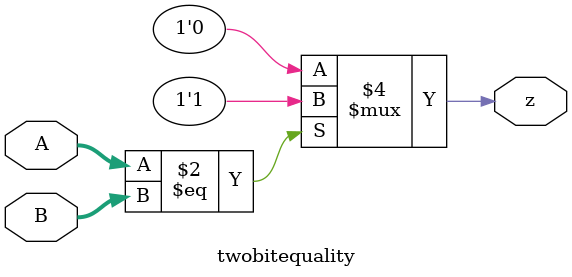
<source format=v>
module twobitequality (A, B, z );
input [1:0]A,B;
output reg z; 
    always @(*)
        if ( A==B)
            z=1;
    else z=0;
endmodule

</source>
⁂
> **TASK ITEM**: All of the material above should be output exactly, with the pictures left behind.

> **YOUR SOLUTION**:
<source format=v>
module twobitequality (A, B, z );
input [1:0]A,B;
output reg z; 
    always @(*)
        if ( A==B)
            z=1;
    else z=0;
endmodule

</source>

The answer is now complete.